Hybrid vision-language models for improved transparency in healthcare processes: The retinal diagnosis use case

La Rosa, F.; Dell'Acqua, P.; Fazio, M.; Villari, M.

doi:10.1016/j.knosys.2026.115456

Despite CNNs' high accuracy in medical image analysis, their opaque nature limits widespread clinical adoption, as practitioners are skeptical of predictions lacking clear rationale. This critical trust barrier necessitates the development of new approaches to provide transparent, reliable, and actionable insights coming from CNN, thus to effectively integrate them into healthcare processes. This paper addresses this issue by proposing a novel hybrid diagnostic pipeline that combines the predictive power of CNNs with the interpretive capabilities of Large Language Models (LLMs).
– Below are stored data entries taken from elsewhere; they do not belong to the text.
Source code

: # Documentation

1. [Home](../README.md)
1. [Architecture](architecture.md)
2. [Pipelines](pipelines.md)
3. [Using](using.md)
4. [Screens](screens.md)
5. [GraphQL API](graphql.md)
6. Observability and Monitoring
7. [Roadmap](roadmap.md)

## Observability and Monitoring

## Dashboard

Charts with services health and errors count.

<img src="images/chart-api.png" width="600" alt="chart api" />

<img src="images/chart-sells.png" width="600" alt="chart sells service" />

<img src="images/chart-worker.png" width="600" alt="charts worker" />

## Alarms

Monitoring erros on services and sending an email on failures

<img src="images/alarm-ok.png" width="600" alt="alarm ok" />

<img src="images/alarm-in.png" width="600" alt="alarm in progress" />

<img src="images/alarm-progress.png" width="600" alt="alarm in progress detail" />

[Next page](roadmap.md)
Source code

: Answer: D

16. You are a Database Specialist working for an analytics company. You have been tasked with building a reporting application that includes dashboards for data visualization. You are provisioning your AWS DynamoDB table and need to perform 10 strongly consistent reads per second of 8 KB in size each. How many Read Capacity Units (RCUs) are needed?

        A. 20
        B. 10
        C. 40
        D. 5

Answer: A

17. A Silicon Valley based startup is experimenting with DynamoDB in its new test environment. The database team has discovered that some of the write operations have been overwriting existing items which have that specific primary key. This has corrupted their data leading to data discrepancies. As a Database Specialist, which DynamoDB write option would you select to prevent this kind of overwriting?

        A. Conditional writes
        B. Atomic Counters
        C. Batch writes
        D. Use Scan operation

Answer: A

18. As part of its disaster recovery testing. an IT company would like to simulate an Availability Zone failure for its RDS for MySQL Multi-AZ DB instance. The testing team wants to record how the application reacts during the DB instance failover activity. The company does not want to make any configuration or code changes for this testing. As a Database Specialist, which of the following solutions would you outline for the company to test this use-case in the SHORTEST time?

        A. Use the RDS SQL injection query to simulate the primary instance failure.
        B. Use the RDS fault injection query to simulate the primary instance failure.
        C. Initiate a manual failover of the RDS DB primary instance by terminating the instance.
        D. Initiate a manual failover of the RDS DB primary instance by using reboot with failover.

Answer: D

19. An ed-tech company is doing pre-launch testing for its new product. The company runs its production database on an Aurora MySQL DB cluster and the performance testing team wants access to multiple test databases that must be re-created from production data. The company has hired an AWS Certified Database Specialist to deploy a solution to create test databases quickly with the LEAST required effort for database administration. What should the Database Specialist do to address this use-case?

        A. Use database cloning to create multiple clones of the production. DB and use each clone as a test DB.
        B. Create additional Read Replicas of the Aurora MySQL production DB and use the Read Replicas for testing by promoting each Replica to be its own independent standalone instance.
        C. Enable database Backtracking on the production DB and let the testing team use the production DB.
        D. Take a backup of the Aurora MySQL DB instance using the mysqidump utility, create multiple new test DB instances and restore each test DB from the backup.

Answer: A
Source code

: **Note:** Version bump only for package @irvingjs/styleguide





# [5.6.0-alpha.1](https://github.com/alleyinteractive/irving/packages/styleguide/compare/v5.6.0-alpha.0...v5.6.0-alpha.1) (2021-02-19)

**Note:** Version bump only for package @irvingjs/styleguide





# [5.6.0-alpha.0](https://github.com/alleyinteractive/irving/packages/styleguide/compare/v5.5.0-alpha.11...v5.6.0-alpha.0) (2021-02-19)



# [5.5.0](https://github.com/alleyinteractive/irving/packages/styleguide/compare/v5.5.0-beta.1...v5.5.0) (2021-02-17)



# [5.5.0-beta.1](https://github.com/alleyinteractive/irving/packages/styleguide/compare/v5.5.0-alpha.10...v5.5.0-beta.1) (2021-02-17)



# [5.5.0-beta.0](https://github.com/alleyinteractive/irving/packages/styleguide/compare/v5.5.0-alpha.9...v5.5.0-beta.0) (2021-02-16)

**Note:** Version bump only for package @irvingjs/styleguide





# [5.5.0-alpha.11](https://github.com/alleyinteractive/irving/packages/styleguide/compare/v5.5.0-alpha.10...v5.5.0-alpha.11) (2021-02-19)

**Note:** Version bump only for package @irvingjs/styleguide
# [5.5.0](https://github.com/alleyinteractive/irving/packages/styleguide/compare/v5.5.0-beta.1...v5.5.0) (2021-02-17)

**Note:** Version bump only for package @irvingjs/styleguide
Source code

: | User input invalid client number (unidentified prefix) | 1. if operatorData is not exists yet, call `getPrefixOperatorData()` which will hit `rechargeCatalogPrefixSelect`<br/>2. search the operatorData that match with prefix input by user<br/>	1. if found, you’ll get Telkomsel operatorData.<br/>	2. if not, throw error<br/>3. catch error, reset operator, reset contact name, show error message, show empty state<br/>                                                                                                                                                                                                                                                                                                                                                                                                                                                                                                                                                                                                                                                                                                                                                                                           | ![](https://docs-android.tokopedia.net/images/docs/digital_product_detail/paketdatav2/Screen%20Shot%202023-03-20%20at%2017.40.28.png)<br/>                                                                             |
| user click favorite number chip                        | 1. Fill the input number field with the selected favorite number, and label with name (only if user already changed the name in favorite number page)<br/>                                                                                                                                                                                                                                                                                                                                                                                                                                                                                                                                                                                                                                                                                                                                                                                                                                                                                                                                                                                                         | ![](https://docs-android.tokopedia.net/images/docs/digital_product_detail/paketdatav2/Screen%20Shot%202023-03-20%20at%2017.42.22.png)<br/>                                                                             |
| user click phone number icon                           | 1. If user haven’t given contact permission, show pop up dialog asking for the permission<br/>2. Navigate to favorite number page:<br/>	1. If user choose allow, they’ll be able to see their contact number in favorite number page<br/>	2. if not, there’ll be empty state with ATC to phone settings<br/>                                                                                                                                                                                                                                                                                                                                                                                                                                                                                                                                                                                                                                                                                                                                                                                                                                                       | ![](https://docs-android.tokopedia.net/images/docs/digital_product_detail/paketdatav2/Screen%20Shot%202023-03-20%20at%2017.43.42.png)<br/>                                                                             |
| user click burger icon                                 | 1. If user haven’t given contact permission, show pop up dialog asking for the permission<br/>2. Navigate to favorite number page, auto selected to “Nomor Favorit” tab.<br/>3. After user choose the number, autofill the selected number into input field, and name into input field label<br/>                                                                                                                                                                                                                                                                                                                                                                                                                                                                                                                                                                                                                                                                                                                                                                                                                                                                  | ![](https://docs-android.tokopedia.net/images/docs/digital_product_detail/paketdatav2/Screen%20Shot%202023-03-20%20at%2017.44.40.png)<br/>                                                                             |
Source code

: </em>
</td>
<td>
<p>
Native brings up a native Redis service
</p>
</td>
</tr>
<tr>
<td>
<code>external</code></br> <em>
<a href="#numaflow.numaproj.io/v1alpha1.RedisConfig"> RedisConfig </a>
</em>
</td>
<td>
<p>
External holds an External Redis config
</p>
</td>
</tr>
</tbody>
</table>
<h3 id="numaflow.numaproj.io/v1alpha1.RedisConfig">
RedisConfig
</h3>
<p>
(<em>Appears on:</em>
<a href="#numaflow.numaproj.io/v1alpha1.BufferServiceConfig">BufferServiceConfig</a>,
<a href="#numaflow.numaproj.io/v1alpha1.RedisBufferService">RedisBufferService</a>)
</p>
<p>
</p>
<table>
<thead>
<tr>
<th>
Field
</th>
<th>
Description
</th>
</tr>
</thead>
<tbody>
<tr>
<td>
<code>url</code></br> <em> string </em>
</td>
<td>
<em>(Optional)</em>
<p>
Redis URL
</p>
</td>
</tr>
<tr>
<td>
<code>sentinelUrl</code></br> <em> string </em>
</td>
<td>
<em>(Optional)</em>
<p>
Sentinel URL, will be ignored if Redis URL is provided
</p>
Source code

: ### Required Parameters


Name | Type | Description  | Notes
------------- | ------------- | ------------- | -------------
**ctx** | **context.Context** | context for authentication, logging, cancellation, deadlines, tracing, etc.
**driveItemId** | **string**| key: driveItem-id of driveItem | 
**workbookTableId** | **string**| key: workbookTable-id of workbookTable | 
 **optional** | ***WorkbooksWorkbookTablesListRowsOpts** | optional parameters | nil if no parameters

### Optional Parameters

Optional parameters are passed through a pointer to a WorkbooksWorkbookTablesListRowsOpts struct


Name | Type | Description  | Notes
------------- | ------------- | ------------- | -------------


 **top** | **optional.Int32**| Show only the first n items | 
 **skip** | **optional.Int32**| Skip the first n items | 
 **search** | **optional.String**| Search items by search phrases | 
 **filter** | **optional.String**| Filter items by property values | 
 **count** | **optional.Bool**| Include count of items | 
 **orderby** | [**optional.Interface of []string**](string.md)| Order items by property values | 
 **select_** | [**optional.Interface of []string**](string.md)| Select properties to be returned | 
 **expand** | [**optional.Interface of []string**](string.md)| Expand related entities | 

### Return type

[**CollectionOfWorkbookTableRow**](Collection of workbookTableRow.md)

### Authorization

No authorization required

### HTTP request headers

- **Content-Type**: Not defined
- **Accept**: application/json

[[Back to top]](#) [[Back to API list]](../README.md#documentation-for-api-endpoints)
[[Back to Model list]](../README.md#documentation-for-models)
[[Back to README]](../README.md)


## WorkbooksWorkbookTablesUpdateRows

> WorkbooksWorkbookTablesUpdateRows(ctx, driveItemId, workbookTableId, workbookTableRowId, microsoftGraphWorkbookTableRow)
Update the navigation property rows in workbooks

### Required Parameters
Utilizing the LLM's ability to generate human-like text and drawing clinical reasoning, our solution generates transparent explanations for CNN-based diagnoses. The approach is demonstrated on retinal diseases, where a ConvNeXt V2 model and Contrastive Language-Image Pretraining (CLIP) feature extraction approach are integrated for clinical classification and interpretation. This hybrid Vision-Language strategy aims to deliver both high predictive accuracy and the necessary human-readable accountability to foster clinical trust.